Records for this task>
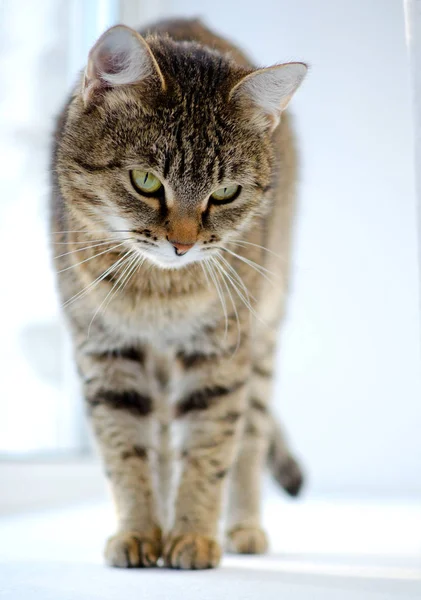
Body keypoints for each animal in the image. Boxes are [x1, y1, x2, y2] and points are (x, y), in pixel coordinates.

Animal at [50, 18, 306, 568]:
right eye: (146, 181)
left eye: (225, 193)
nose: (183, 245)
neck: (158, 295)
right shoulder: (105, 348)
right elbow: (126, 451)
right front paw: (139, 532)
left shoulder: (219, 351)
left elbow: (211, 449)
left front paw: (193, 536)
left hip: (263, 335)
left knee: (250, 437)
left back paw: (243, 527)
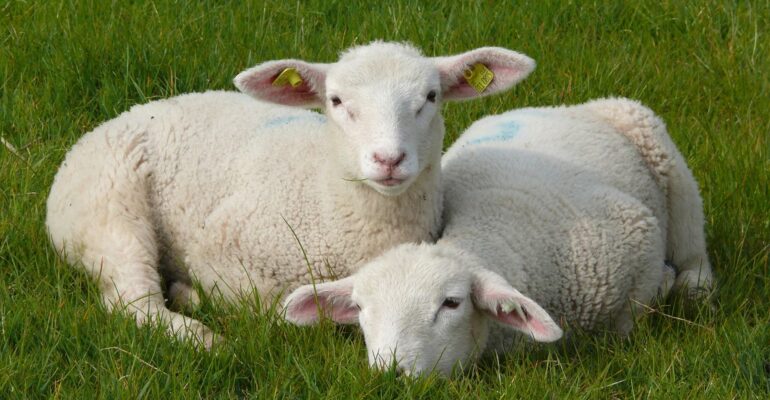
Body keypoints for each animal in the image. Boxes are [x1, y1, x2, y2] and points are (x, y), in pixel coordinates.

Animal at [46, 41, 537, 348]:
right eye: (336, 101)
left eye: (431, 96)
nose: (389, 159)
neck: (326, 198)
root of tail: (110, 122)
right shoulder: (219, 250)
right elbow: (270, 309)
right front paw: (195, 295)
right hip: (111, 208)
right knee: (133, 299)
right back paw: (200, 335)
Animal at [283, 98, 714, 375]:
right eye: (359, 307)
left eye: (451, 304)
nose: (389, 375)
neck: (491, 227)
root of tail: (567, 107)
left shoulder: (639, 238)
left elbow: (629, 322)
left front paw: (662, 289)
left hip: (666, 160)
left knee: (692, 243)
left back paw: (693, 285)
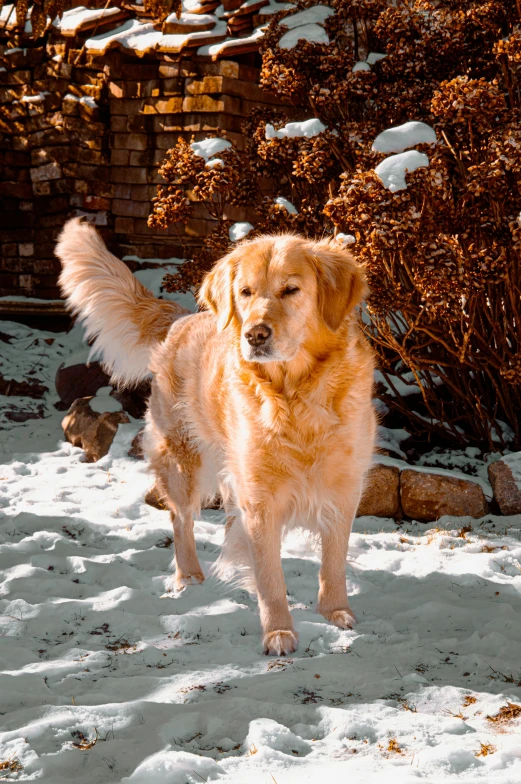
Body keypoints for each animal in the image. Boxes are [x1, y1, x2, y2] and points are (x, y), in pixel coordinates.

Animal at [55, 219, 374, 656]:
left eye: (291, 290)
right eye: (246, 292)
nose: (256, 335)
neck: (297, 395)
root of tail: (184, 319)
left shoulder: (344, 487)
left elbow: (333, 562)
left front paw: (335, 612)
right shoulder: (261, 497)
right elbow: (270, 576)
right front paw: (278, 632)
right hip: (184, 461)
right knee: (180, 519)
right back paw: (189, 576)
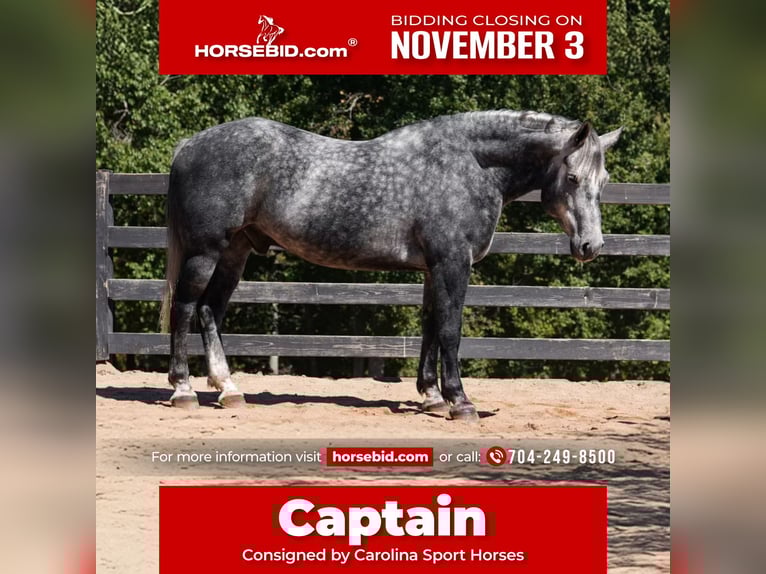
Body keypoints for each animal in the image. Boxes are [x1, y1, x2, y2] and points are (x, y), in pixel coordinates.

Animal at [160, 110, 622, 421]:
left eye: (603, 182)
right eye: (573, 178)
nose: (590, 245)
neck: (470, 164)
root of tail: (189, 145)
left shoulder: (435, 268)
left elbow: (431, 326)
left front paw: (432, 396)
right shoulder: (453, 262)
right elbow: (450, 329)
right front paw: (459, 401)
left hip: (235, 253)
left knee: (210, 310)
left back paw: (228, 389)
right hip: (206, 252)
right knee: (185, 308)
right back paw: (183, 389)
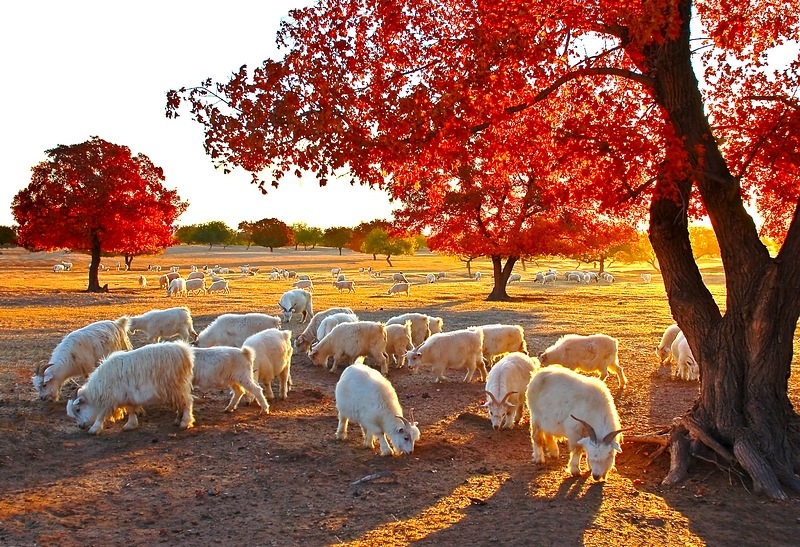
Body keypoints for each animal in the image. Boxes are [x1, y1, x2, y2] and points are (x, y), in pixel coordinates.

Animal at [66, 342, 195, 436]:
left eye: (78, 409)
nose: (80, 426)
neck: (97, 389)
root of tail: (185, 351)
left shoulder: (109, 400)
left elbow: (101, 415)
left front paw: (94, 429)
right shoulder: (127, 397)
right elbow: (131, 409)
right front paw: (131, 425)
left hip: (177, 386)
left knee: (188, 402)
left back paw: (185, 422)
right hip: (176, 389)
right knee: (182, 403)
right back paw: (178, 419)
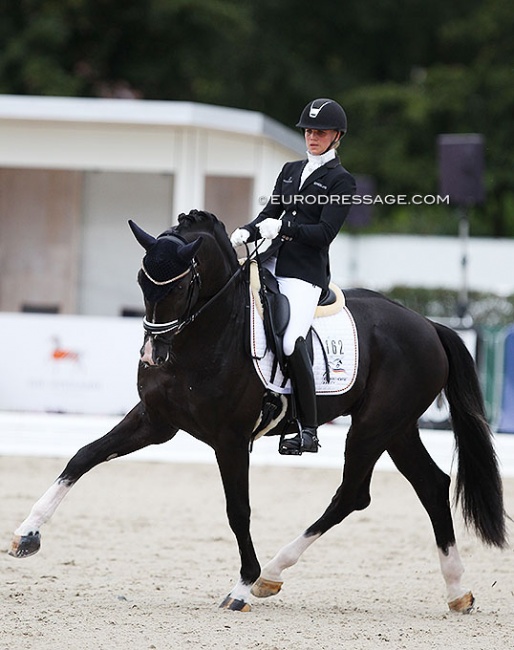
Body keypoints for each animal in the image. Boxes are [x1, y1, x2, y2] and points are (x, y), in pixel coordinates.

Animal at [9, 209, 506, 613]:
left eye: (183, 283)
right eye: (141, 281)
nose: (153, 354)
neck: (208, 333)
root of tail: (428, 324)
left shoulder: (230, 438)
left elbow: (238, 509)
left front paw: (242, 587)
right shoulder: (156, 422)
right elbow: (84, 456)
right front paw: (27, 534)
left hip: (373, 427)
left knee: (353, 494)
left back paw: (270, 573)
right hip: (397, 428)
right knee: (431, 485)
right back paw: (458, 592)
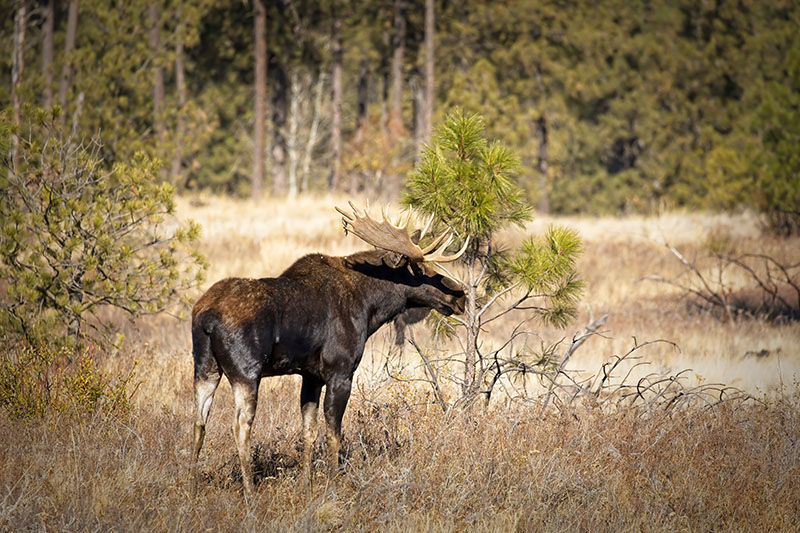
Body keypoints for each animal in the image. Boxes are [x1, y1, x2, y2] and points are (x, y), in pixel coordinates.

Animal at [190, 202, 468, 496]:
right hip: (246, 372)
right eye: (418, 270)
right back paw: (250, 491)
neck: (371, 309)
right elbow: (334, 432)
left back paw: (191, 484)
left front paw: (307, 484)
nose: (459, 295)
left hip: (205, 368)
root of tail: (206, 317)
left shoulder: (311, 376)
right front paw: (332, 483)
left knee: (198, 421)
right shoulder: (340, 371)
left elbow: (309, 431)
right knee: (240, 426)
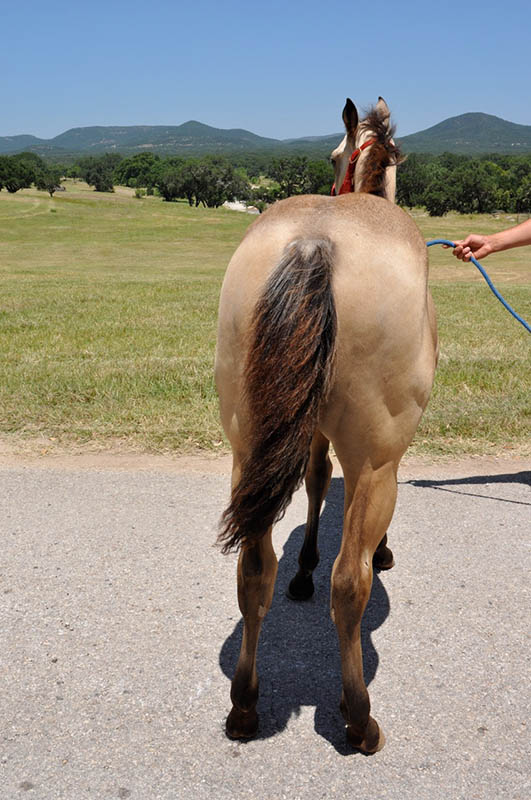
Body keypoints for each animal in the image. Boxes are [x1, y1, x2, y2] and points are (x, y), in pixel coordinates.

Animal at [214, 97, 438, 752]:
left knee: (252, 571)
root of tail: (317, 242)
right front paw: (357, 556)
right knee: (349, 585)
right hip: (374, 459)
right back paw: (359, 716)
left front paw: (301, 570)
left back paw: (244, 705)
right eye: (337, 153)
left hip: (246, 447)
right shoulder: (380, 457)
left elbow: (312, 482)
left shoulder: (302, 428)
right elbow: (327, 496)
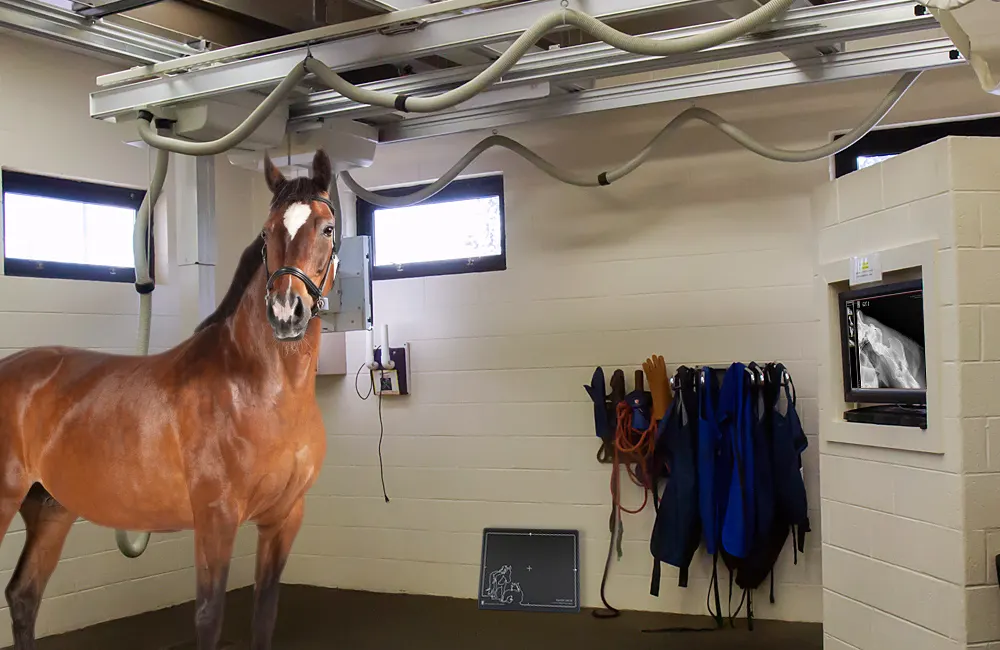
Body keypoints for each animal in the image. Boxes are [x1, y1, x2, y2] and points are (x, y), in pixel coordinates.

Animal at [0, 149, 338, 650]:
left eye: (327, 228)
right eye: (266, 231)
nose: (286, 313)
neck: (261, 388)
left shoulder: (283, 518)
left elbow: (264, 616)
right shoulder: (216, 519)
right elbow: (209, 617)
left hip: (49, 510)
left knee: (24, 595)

Task instructions> In the listing above, find the line containing "neck: (371, 309)" and the line containing "right knee: (240, 426)". Output them and every line between, exactly, and nothing else.

Exercise result>
neck: (371, 309)
right elbow: (334, 432)
left back paw: (191, 484)
left front paw: (307, 484)
nose: (459, 295)
left hip: (205, 368)
root of tail: (206, 317)
left shoulder: (311, 376)
right front paw: (332, 483)
left knee: (198, 421)
right shoulder: (340, 371)
left elbow: (309, 431)
right knee: (240, 426)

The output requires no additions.